Rewrite the items below with "category" changed to "label" and everything else left as it is. Leave the pictures out of your answer.
# EXTRACTED RECORDS start
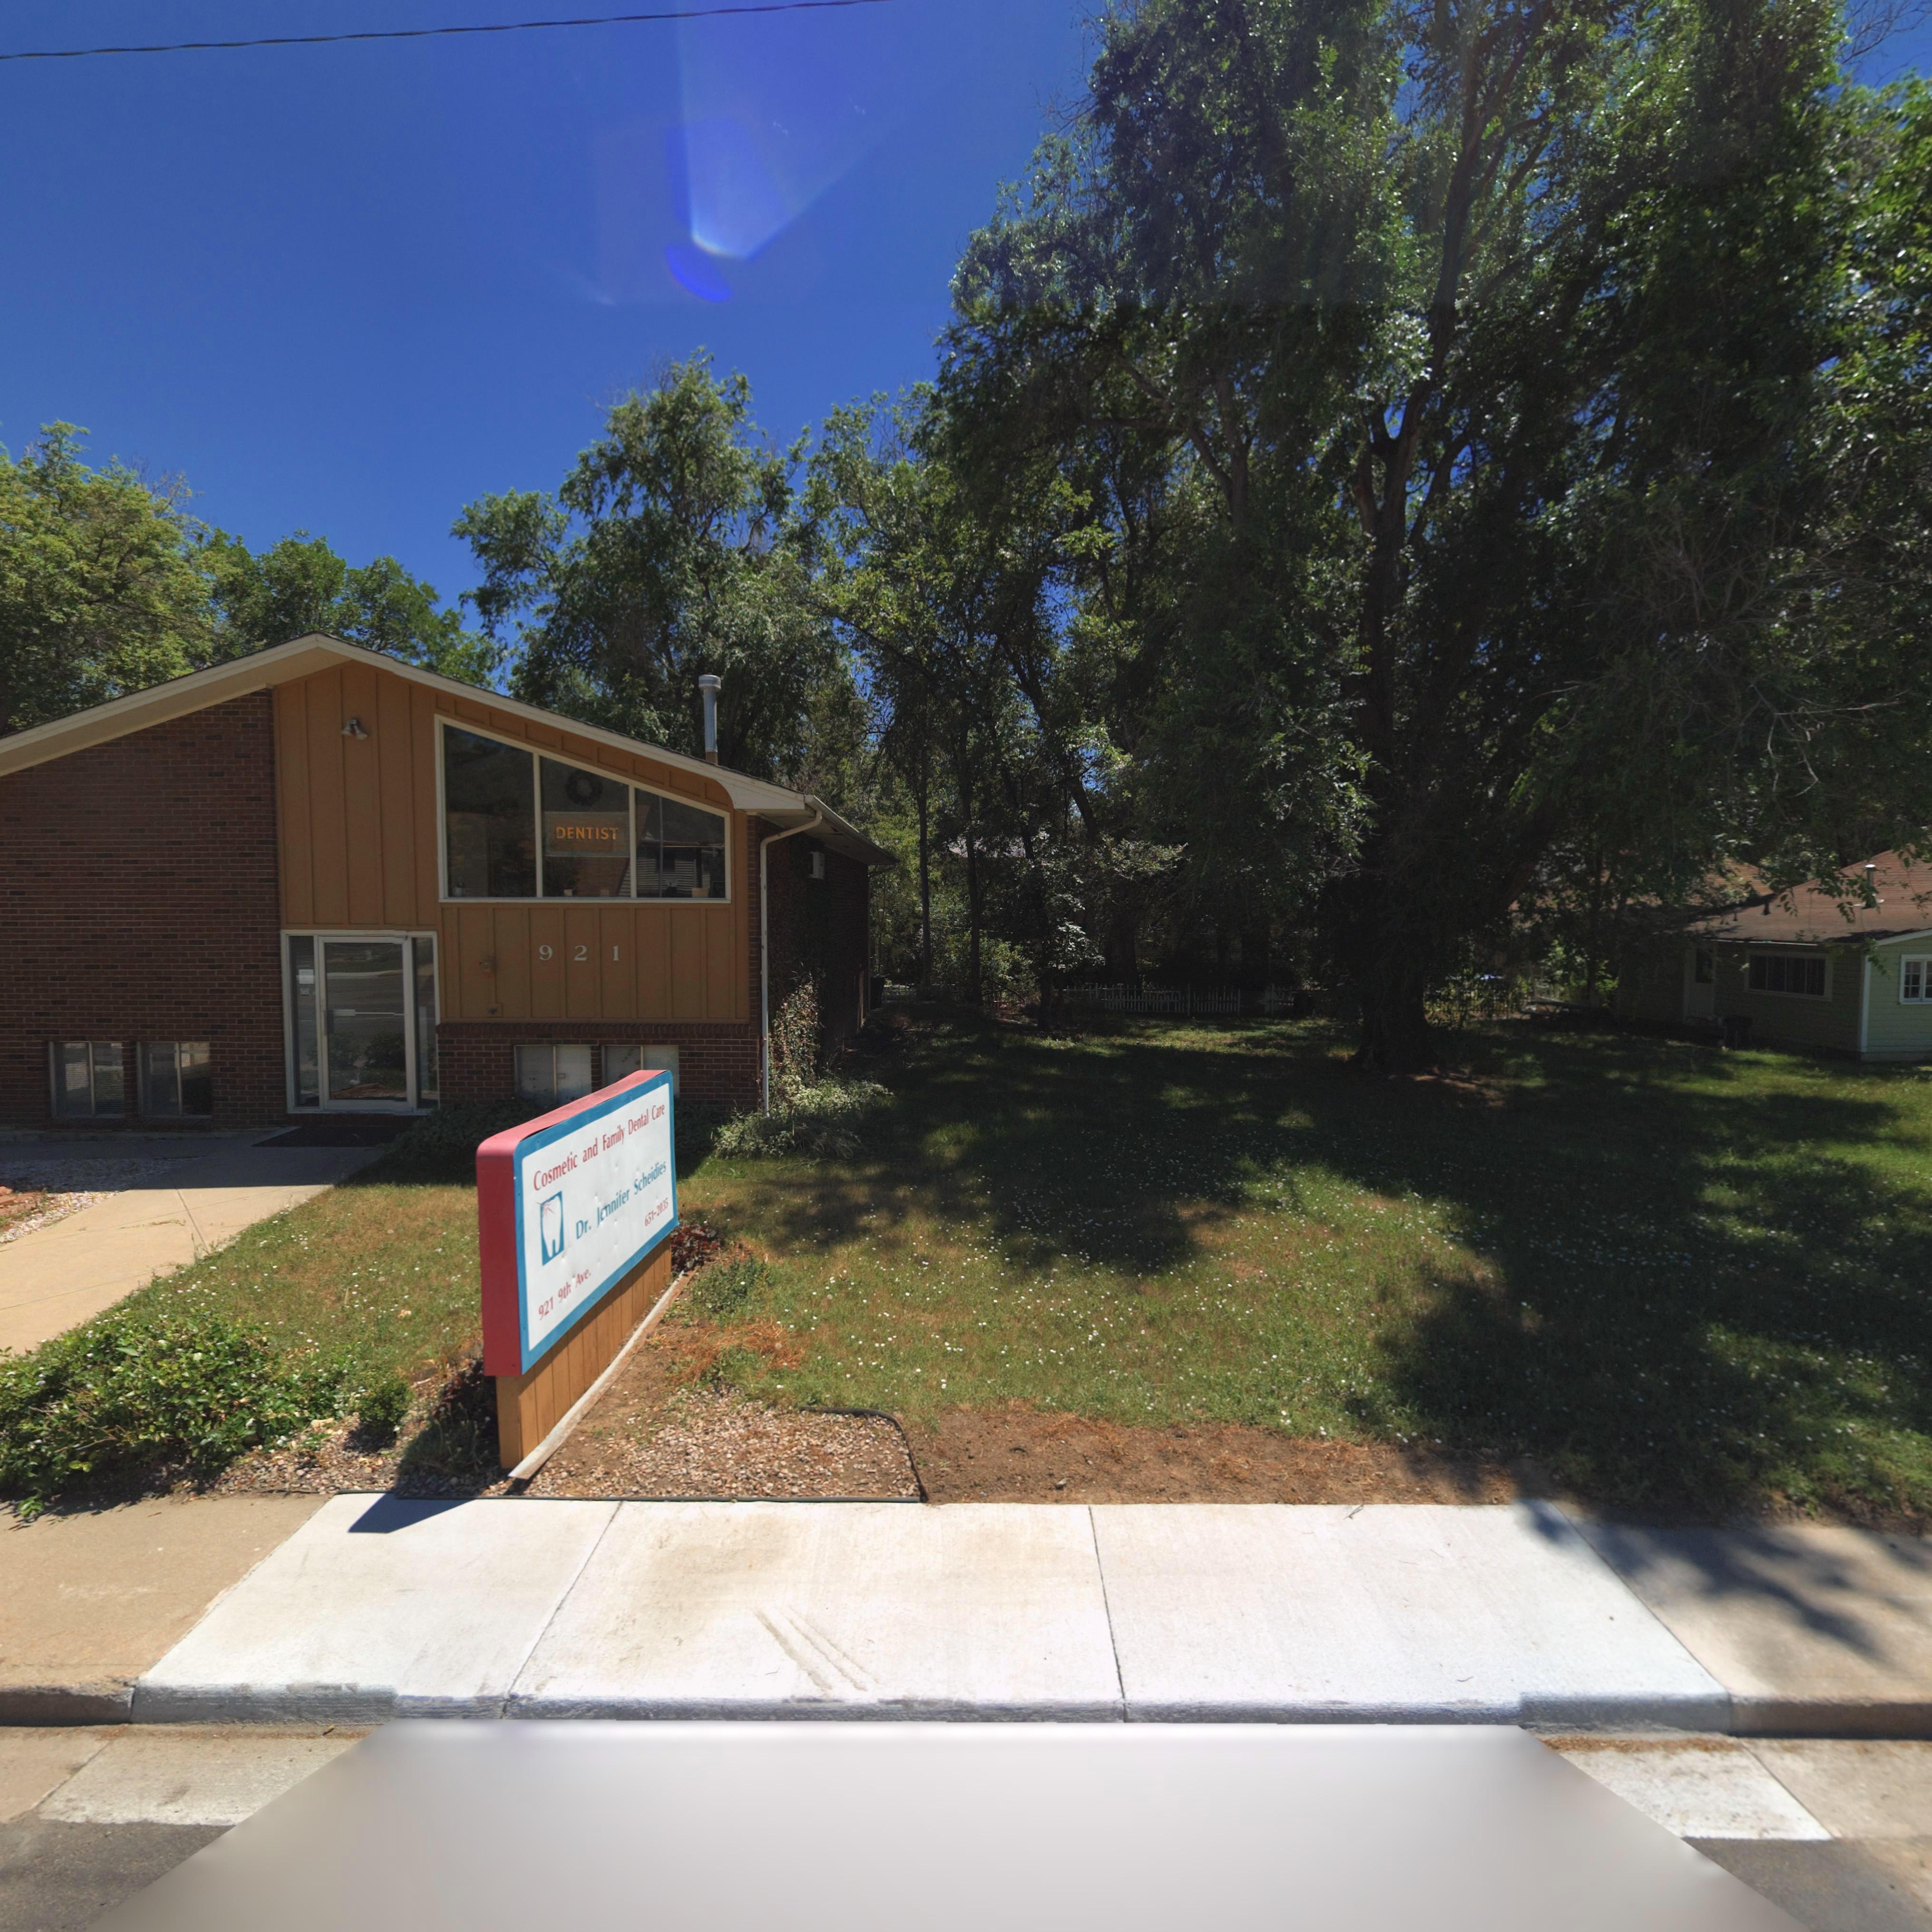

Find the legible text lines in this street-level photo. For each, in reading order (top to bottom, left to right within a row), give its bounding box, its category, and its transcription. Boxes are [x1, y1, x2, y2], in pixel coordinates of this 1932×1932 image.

[537, 944, 620, 962] StreetNumber: 921
[574, 1159, 666, 1241] StreetNumber: Dr. Jennifer Schneidies
[557, 1268, 592, 1304] StreetName: 9th Ave.
[538, 1294, 553, 1321] StreetNumber: 921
# EXTRACTED RECORDS end
SOLUTION BELOW —
Find the legible text lines in this street-level photo. For each, in reading order (top to bottom, left to right within a row), give its bounding box, its label, and its transcription. Boxes are [x1, y1, x2, y2], in pixel coordinates of this 1932×1932 image.

[537, 944, 620, 962] StreetNumber: 921
[574, 1159, 666, 1241] StreetNumber: Dr. Jennifer Schneidies
[557, 1268, 592, 1304] StreetName: 9th Ave.
[538, 1294, 553, 1321] StreetNumber: 921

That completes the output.